TASK STATEMENT – Rewrite the items below, putting "Region" wherever "Dalmatia" appears and keeping everything else the same.

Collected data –
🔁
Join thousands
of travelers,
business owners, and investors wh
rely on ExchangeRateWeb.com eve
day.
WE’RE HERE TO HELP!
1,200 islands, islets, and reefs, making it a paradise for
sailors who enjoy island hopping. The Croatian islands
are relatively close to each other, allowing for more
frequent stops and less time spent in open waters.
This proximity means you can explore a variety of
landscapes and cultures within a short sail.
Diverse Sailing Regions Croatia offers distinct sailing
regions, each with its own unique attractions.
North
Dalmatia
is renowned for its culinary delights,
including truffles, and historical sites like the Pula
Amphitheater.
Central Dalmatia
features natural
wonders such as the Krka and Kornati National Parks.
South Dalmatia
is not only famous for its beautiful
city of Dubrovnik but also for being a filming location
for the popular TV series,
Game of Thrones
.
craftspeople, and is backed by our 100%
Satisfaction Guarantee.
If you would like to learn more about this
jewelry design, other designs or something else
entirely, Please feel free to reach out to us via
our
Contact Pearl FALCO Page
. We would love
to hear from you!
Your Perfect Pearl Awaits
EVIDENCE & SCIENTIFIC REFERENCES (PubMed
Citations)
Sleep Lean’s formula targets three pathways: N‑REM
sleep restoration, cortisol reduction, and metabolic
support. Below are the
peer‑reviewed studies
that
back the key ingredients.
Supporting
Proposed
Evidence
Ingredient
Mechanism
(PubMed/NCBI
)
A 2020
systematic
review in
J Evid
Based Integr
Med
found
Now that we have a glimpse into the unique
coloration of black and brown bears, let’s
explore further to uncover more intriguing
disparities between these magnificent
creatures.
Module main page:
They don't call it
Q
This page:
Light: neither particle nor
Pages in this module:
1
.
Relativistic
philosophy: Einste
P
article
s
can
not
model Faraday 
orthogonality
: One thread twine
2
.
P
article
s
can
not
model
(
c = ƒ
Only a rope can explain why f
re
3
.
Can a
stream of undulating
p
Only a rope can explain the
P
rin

OUTPUT BELOW –
🔁
Join thousands
of travelers,
business owners, and investors wh
rely on ExchangeRateWeb.com eve
day.
WE’RE HERE TO HELP!
1,200 islands, islets, and reefs, making it a paradise for
sailors who enjoy island hopping. The Croatian islands
are relatively close to each other, allowing for more
frequent stops and less time spent in open waters.
This proximity means you can explore a variety of
landscapes and cultures within a short sail.
Diverse Sailing Regions Croatia offers distinct sailing
regions, each with its own unique attractions.
North
Region
is renowned for its culinary delights,
including truffles, and historical sites like the Pula
Amphitheater.
Central Region
features natural
wonders such as the Krka and Kornati National Parks.
South Region
is not only famous for its beautiful
city of Dubrovnik but also for being a filming location
for the popular TV series,
Game of Thrones
.
craftspeople, and is backed by our 100%
Satisfaction Guarantee.
If you would like to learn more about this
jewelry design, other designs or something else
entirely, Please feel free to reach out to us via
our
Contact Pearl FALCO Page
. We would love
to hear from you!
Your Perfect Pearl Awaits
EVIDENCE & SCIENTIFIC REFERENCES (PubMed
Citations)
Sleep Lean’s formula targets three pathways: N‑REM
sleep restoration, cortisol reduction, and metabolic
support. Below are the
peer‑reviewed studies
that
back the key ingredients.
Supporting
Proposed
Evidence
Ingredient
Mechanism
(PubMed/NCBI
)
A 2020
systematic
review in
J Evid
Based Integr
Med
found
Now that we have a glimpse into the unique
coloration of black and brown bears, let’s
explore further to uncover more intriguing
disparities between these magnificent
creatures.
Module main page:
They don't call it
Q
This page:
Light: neither particle nor
Pages in this module:
1
.
Relativistic
philosophy: Einste
P
article
s
can
not
model Faraday 
orthogonality
: One thread twine
2
.
P
article
s
can
not
model
(
c = ƒ
Only a rope can explain why f
re
3
.
Can a
stream of undulating
p
Only a rope can explain the
P
rin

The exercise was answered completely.